**Work to be completed:** Copy the text of every item below word for word, leaving out the pictures.

Saved data entries:
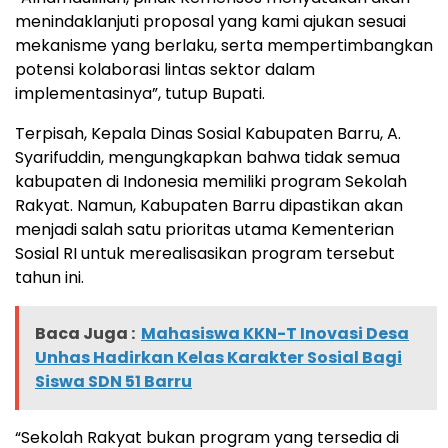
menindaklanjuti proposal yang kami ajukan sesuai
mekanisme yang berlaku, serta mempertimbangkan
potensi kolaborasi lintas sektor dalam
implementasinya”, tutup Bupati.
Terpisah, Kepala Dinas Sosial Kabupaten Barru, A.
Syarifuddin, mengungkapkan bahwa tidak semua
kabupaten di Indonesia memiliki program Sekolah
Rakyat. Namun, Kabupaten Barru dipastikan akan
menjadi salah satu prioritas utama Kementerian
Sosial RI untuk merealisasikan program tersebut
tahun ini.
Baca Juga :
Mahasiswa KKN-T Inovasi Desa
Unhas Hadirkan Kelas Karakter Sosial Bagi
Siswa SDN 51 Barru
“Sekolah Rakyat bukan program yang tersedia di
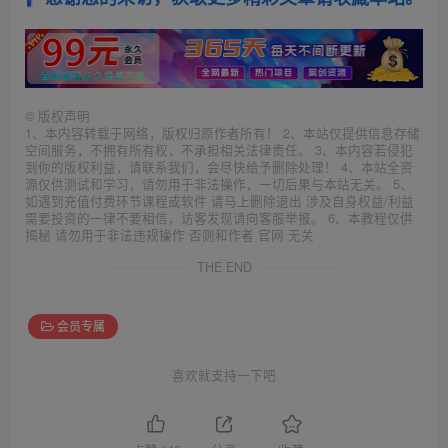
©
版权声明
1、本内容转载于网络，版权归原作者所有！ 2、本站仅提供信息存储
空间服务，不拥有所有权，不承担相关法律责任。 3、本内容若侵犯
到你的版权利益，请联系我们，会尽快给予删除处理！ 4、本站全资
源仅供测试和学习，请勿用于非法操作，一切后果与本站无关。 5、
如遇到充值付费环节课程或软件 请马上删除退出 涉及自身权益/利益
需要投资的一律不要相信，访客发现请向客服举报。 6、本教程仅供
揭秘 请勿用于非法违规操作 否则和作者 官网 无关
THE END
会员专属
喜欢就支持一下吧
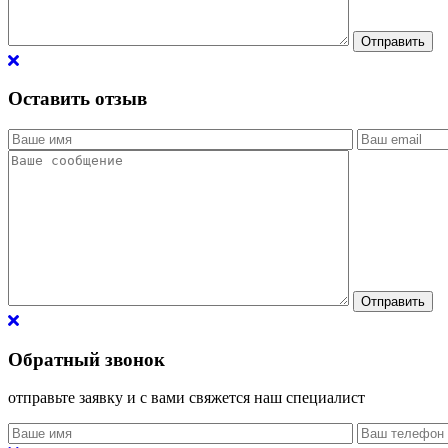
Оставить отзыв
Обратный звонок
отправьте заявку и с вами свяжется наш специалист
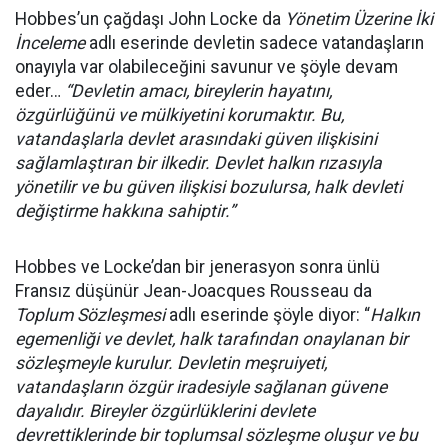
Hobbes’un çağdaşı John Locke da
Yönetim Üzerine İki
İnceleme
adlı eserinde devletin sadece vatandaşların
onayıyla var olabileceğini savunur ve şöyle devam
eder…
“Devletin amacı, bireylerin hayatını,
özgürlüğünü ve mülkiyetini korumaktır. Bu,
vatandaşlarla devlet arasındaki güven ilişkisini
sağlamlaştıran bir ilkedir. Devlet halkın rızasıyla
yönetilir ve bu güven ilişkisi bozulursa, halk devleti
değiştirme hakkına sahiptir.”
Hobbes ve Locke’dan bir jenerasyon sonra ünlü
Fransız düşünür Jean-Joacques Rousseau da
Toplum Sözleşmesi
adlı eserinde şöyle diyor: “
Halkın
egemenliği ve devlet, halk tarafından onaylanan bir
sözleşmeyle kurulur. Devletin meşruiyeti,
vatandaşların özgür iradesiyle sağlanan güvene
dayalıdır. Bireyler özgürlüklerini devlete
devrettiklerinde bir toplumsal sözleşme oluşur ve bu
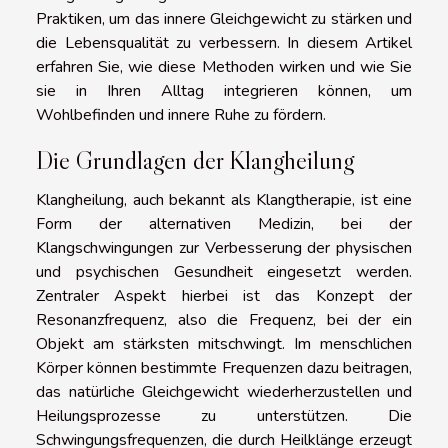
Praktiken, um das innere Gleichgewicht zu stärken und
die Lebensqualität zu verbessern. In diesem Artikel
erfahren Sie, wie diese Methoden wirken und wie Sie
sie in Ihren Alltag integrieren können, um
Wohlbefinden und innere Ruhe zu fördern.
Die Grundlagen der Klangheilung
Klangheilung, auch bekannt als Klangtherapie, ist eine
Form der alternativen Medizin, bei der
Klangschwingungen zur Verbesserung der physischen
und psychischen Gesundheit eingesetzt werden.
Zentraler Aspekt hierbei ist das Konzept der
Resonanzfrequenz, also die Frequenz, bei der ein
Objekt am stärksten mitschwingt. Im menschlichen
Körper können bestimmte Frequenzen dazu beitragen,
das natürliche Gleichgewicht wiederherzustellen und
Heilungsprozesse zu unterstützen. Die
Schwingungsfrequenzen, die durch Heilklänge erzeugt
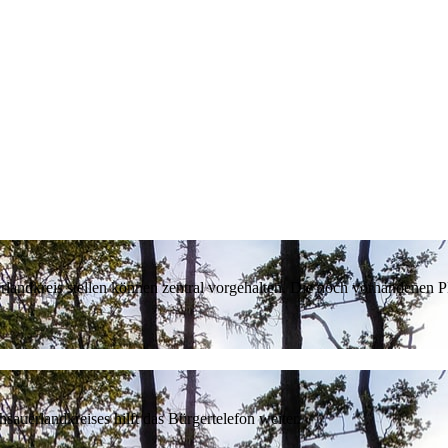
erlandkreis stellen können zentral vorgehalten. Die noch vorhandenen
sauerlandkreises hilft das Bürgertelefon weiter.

**Task response:**
menindaklanjuti proposal yang kami ajukan sesuai
mekanisme yang berlaku, serta mempertimbangkan
potensi kolaborasi lintas sektor dalam
implementasinya”, tutup Bupati.
Terpisah, Kepala Dinas Sosial Kabupaten Barru, A.
Syarifuddin, mengungkapkan bahwa tidak semua
kabupaten di Indonesia memiliki program Sekolah
Rakyat. Namun, Kabupaten Barru dipastikan akan
menjadi salah satu prioritas utama Kementerian
Sosial RI untuk merealisasikan program tersebut
tahun ini.
Baca Juga :
Mahasiswa KKN-T Inovasi Desa
Unhas Hadirkan Kelas Karakter Sosial Bagi
Siswa SDN 51 Barru
“Sekolah Rakyat bukan program yang tersedia di
©
版权声明
1、本内容转载于网络，版权归原作者所有！ 2、本站仅提供信息存储
空间服务，不拥有所有权，不承担相关法律责任。 3、本内容若侵犯
到你的版权利益，请联系我们，会尽快给予删除处理！ 4、本站全资
源仅供测试和学习，请勿用于非法操作，一切后果与本站无关。 5、
如遇到充值付费环节课程或软件 请马上删除退出 涉及自身权益/利益
需要投资的一律不要相信，访客发现请向客服举报。 6、本教程仅供
揭秘 请勿用于非法违规操作 否则和作者 官网 无关
THE END
会员专属
喜欢就支持一下吧
Оставить отзыв
Обратный звонок
отправьте заявку и с вами свяжется наш специалист
Hobbes’un çağdaşı John Locke da
Yönetim Üzerine İki
İnceleme
adlı eserinde devletin sadece vatandaşların
onayıyla var olabileceğini savunur ve şöyle devam
eder…
“Devletin amacı, bireylerin hayatını,
özgürlüğünü ve mülkiyetini korumaktır. Bu,
vatandaşlarla devlet arasındaki güven ilişkisini
sağlamlaştıran bir ilkedir. Devlet halkın rızasıyla
yönetilir ve bu güven ilişkisi bozulursa, halk devleti
değiştirme hakkına sahiptir.”
Hobbes ve Locke’dan bir jenerasyon sonra ünlü
Fransız düşünür Jean-Joacques Rousseau da
Toplum Sözleşmesi
adlı eserinde şöyle diyor: “
Halkın
egemenliği ve devlet, halk tarafından onaylanan bir
sözleşmeyle kurulur. Devletin meşruiyeti,
vatandaşların özgür iradesiyle sağlanan güvene
dayalıdır. Bireyler özgürlüklerini devlete
devrettiklerinde bir toplumsal sözleşme oluşur ve bu
Praktiken, um das innere Gleichgewicht zu stärken und
die Lebensqualität zu verbessern. In diesem Artikel
erfahren Sie, wie diese Methoden wirken und wie Sie
sie in Ihren Alltag integrieren können, um
Wohlbefinden und innere Ruhe zu fördern.
Die Grundlagen der Klangheilung
Klangheilung, auch bekannt als Klangtherapie, ist eine
Form der alternativen Medizin, bei der
Klangschwingungen zur Verbesserung der physischen
und psychischen Gesundheit eingesetzt werden.
Zentraler Aspekt hierbei ist das Konzept der
Resonanzfrequenz, also die Frequenz, bei der ein
Objekt am stärksten mitschwingt. Im menschlichen
Körper können bestimmte Frequenzen dazu beitragen,
das natürliche Gleichgewicht wiederherzustellen und
Heilungsprozesse zu unterstützen. Die
Schwingungsfrequenzen, die durch Heilklänge erzeugt
erlandkreis stellen können zentral vorgehalten. Die noch vorhandenen
sauerlandkreises hilft das Bürgertelefon weiter.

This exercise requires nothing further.